== GIVEN RECORDS ==

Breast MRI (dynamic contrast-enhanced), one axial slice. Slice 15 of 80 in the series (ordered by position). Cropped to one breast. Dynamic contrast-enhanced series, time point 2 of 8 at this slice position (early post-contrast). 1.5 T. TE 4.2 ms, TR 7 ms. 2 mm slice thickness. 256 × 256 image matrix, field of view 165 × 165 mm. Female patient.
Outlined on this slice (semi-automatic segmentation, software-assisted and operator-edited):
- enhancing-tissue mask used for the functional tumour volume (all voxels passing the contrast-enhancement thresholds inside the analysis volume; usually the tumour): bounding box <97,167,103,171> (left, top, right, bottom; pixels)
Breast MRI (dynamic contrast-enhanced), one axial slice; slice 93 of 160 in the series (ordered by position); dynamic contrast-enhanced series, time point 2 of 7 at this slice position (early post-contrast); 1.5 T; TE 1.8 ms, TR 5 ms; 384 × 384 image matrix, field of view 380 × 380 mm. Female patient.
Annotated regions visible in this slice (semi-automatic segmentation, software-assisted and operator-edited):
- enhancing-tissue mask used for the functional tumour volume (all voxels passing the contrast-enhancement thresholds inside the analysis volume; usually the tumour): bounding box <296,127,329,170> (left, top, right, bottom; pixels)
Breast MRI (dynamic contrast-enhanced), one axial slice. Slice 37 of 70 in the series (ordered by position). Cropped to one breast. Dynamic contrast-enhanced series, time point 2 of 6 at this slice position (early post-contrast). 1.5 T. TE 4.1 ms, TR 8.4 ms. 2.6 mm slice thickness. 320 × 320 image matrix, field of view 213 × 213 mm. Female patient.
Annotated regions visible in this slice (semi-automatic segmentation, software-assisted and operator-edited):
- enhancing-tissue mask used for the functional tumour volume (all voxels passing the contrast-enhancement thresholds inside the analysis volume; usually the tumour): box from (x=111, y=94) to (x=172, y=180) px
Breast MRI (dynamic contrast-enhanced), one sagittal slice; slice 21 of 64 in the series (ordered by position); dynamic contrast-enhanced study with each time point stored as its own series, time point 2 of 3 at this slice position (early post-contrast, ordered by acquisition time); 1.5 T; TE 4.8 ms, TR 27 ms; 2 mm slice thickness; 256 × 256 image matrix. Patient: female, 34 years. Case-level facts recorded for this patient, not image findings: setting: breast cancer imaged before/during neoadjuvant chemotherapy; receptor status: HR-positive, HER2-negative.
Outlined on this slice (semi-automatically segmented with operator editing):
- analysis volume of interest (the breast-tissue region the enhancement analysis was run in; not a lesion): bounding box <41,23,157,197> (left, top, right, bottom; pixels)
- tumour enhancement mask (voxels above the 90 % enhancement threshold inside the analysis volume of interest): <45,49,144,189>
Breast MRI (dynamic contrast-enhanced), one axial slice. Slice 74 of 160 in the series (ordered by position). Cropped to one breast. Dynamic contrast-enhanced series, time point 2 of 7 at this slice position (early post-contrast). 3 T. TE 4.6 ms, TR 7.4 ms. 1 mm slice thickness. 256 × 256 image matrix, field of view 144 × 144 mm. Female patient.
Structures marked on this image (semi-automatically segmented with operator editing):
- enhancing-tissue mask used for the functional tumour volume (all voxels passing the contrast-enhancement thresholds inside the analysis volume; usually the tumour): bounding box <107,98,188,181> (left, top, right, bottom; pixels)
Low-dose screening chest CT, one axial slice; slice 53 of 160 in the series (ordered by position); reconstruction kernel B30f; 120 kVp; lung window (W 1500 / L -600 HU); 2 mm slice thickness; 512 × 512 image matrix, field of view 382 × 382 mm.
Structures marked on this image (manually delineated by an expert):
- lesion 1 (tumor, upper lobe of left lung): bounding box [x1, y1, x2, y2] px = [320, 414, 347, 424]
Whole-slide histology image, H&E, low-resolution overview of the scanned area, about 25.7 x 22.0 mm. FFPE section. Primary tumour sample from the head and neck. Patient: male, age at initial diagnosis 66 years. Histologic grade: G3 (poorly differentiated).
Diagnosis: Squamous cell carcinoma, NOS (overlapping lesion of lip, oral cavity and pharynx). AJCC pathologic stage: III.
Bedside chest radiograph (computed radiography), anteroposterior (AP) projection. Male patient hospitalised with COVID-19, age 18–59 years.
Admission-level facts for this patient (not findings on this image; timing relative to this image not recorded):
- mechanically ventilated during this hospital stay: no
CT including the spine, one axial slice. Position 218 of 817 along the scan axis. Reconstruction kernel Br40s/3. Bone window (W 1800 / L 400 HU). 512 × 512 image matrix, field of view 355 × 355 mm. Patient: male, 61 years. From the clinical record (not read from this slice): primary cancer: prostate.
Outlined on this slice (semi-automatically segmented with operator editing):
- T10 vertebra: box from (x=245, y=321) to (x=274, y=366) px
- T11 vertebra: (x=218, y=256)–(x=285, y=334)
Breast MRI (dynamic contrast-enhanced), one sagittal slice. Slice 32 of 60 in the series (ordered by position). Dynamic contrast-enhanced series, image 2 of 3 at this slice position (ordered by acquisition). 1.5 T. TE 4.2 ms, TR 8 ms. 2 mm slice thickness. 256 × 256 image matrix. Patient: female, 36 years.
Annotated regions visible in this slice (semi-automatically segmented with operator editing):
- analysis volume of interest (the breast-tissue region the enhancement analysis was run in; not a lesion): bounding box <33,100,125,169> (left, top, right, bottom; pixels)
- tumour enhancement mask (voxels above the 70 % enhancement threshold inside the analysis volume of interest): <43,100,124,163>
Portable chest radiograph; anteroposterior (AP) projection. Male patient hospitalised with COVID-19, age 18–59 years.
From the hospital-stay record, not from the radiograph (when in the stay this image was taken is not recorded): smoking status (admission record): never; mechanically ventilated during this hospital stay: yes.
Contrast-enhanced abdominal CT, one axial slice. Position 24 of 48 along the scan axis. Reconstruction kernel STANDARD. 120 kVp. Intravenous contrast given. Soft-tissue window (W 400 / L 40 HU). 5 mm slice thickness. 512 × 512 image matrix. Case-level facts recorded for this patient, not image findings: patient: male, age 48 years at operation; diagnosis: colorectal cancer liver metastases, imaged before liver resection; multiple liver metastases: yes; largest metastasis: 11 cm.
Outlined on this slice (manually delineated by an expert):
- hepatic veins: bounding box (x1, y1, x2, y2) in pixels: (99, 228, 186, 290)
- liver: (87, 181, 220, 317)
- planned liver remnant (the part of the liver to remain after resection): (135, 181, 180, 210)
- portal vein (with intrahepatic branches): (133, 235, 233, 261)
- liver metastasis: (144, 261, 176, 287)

===

## PROBLEM TO WORK ON
Report each line in the entries where the string "with" occurs.

## RESPONSE TO THIS EXERCISE
Breast MRI (dynamic contrast-enhanced), one sagittal slice; slice 21 of 64 in the series (ordered by position); dynamic contrast-enhanced study with each time point stored as its own series, time point 2 of 3 at this slice position (early post-contrast, ordered by acquisition time); 1.5 T; TE 4.8 ms, TR 27 ms; 2 mm slice thickness; 256 × 256 image matrix. Patient: female, 34 years. Case-level facts recorded for this patient, not image findings: setting: breast cancer imaged before/during neoadjuvant chemotherapy; receptor status: HR-positive, HER2-negative.
Outlined on this slice (semi-automatically segmented with operator editing):
Structures marked on this image (semi-automatically segmented with operator editing):
Bedside chest radiograph (computed radiography), anteroposterior (AP) projection. Male patient hospitalised with COVID-19, age 18–59 years.
Outlined on this slice (semi-automatically segmented with operator editing):
Annotated regions visible in this slice (semi-automatically segmented with operator editing):
Portable chest radiograph; anteroposterior (AP) projection. Male patient hospitalised with COVID-19, age 18–59 years.
- portal vein (with intrahepatic branches): (133, 235, 233, 261)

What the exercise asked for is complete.